PASSAGE GIVEN:
************
From dd6783b3f485ec91501da00c3aa441b43789f746 Mon Sep 17 00:00:00 2001
From: Patrick Roy <roypat@amazon.co.uk>
Date: Thu, 17 Oct 2024 13:21:07 +0100
Subject: [PATCH 1/7] test: dump debug information whenever `ssh.check_output`
 fails

Print microvm logs and stack backtraces whenever running a command via
SSH inside the guest fails (instead of only doing this if
`wait_for_ssh_up` fails).

To this by adding an `on_error` hook that gets called from
`SSHConnection.check_output` if running the SSH command fails.
Potentially, this could later be extended to automatically snapshot the
microvm inside the hook, but for now, let's only print some data.

Signed-off-by: Patrick Roy <roypat@amazon.co.uk>
---
 tests/framework/microvm.py  | 27 ++++++++++++++++-----------
 tests/host_tools/network.py | 25 ++++++++++++++++++++++---
 2 files changed, 38 insertions(+), 14 deletions(-)

diff --git a/tests/framework/microvm.py b/tests/framework/microvm.py
index 7a0b57cf610..ed02488bc7b 100644
--- a/tests/framework/microvm.py
+++ b/tests/framework/microvm.py
@@ -983,6 +983,7 @@ def ssh_iface(self, iface_idx=0):
             ssh_key=self.ssh_key,
             user="root",
             host=guest_ip,
+            on_error=self._dump_debug_information,
         )
 
     @property
@@ -1002,19 +1003,23 @@ def thread_backtraces(self):
                 )
         return "\n".join(backtraces)
 
+    def _dump_debug_information(self, exc: Exception):
+        """
+        Dumps debug information about this microvm
+
+        Used for example when running a command inside the guest via `SSHConnection.check_output` fails.
+        """
************
ENTRIES SUPPLIED:
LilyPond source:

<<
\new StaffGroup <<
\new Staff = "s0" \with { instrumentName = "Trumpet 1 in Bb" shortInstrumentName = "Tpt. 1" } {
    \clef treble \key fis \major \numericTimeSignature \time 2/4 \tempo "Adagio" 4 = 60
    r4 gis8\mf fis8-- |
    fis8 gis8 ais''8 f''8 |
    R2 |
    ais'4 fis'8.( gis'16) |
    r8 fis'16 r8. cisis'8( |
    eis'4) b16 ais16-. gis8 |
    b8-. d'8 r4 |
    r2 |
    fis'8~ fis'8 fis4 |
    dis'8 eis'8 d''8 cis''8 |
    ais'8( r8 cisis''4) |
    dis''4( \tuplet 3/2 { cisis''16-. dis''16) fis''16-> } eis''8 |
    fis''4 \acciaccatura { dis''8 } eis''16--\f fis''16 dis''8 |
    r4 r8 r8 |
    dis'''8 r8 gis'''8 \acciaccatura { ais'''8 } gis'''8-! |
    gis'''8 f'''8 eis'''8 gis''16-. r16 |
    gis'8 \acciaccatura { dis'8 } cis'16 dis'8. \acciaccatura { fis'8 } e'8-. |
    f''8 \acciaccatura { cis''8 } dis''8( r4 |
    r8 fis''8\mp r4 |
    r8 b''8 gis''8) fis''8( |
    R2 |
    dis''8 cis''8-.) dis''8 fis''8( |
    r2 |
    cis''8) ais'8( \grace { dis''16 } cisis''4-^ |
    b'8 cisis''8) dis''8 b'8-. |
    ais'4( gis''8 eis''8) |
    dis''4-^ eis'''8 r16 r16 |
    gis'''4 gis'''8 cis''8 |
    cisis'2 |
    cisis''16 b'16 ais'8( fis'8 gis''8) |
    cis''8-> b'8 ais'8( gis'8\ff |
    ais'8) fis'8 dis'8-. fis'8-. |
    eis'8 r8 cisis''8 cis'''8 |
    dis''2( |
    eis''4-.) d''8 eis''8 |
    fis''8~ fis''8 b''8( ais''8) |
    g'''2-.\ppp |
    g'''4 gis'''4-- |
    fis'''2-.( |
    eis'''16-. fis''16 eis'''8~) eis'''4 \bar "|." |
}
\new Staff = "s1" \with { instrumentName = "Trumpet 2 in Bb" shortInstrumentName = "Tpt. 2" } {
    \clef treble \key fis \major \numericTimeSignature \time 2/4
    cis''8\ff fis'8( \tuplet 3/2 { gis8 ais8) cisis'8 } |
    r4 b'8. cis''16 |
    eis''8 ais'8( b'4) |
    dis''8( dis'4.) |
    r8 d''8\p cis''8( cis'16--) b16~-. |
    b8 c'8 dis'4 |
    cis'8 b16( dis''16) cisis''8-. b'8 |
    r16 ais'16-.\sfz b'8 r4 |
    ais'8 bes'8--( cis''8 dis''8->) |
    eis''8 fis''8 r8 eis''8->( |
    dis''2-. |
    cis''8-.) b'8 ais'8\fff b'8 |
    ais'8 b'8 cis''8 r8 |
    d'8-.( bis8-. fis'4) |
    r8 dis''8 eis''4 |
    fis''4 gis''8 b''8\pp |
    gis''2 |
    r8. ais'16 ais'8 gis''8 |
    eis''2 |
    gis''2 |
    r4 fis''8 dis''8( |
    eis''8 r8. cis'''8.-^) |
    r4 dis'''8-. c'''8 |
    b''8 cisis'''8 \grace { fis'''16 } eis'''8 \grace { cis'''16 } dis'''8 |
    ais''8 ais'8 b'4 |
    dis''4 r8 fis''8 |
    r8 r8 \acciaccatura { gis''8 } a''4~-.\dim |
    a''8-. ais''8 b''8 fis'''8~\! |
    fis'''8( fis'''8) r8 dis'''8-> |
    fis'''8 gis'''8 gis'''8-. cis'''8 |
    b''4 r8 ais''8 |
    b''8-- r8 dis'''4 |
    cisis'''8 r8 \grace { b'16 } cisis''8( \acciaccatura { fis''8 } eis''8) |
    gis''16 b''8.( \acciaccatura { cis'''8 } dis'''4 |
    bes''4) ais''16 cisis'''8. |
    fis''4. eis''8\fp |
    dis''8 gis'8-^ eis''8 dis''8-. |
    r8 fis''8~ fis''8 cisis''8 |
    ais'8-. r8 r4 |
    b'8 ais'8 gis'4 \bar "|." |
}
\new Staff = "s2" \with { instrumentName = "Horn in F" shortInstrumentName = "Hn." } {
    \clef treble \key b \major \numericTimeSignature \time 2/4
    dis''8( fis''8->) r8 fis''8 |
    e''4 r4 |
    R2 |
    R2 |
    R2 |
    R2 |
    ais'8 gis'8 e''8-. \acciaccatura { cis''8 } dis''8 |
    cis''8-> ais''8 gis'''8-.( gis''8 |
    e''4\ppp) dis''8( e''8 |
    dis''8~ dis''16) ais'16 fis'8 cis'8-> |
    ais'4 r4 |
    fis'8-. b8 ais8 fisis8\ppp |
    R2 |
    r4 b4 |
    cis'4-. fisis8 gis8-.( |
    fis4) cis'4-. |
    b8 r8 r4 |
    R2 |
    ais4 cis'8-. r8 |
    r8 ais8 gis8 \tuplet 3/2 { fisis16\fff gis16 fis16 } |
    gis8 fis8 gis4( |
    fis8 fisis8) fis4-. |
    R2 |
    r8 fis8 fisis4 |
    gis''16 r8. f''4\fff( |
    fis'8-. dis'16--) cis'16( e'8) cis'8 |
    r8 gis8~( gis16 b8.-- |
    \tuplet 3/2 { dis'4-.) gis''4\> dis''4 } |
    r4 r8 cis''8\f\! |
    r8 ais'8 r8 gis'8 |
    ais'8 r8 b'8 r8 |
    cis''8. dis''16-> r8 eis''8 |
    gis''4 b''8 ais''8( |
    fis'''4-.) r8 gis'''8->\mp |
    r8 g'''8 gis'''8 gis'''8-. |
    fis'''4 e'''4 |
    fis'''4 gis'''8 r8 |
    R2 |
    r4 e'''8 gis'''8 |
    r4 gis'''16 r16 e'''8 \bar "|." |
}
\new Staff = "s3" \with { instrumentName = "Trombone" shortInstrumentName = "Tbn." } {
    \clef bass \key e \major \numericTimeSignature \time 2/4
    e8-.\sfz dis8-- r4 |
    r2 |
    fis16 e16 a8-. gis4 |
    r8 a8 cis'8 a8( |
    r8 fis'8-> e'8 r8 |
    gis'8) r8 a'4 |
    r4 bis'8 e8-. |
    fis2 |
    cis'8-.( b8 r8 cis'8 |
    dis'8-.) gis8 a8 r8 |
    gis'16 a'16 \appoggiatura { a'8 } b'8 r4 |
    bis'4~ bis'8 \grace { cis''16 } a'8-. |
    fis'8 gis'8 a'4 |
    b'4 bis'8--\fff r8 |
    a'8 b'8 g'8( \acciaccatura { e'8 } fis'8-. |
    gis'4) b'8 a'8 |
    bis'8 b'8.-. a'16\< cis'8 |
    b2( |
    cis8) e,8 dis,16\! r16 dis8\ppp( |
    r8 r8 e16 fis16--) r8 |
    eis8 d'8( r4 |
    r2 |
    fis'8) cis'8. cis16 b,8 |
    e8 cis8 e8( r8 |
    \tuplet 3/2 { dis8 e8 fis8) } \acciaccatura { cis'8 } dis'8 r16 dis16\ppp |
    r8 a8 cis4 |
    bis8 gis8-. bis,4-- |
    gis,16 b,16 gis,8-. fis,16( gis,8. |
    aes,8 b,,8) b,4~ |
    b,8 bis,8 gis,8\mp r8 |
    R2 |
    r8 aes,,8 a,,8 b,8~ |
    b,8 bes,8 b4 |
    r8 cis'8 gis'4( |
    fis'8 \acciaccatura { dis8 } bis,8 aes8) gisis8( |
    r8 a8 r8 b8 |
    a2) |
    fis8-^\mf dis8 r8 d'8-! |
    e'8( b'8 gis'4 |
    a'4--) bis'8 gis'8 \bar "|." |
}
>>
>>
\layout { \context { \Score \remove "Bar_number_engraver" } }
************
DIRECTIONS:
**A.** Return the part of the patch starting at "Print microvm logs" and ending at "SSH command fails.".
**B.** Sum up the patch in two sentences.
**C.** In the patch's diff, list every keyword argument passed in the call shown under `def ssh_iface(self, iface_idx=0):`.
Work only from the patch itself, not the material.

THE SOLUTIONS:
**A.**
Print microvm logs and stack backtraces whenever running a command via
SSH inside the guest fails (instead of only doing this if
`wait_for_ssh_up` fails).

To this by adding an `on_error` hook that gets called from
`SSHConnection.check_output` if running the SSH command fails.

**B.** The patch makes the tests print microvm logs and stack backtraces whenever a command run over SSH inside the guest fails, not only when `wait_for_ssh_up` fails. It does this by adding an `on_error` hook that `SSHConnection.check_output` calls when the SSH command fails, and it notes that the hook could later be extended to snapshot the microvm automatically.

**C.**
- ssh_key
- user
- host
- on_error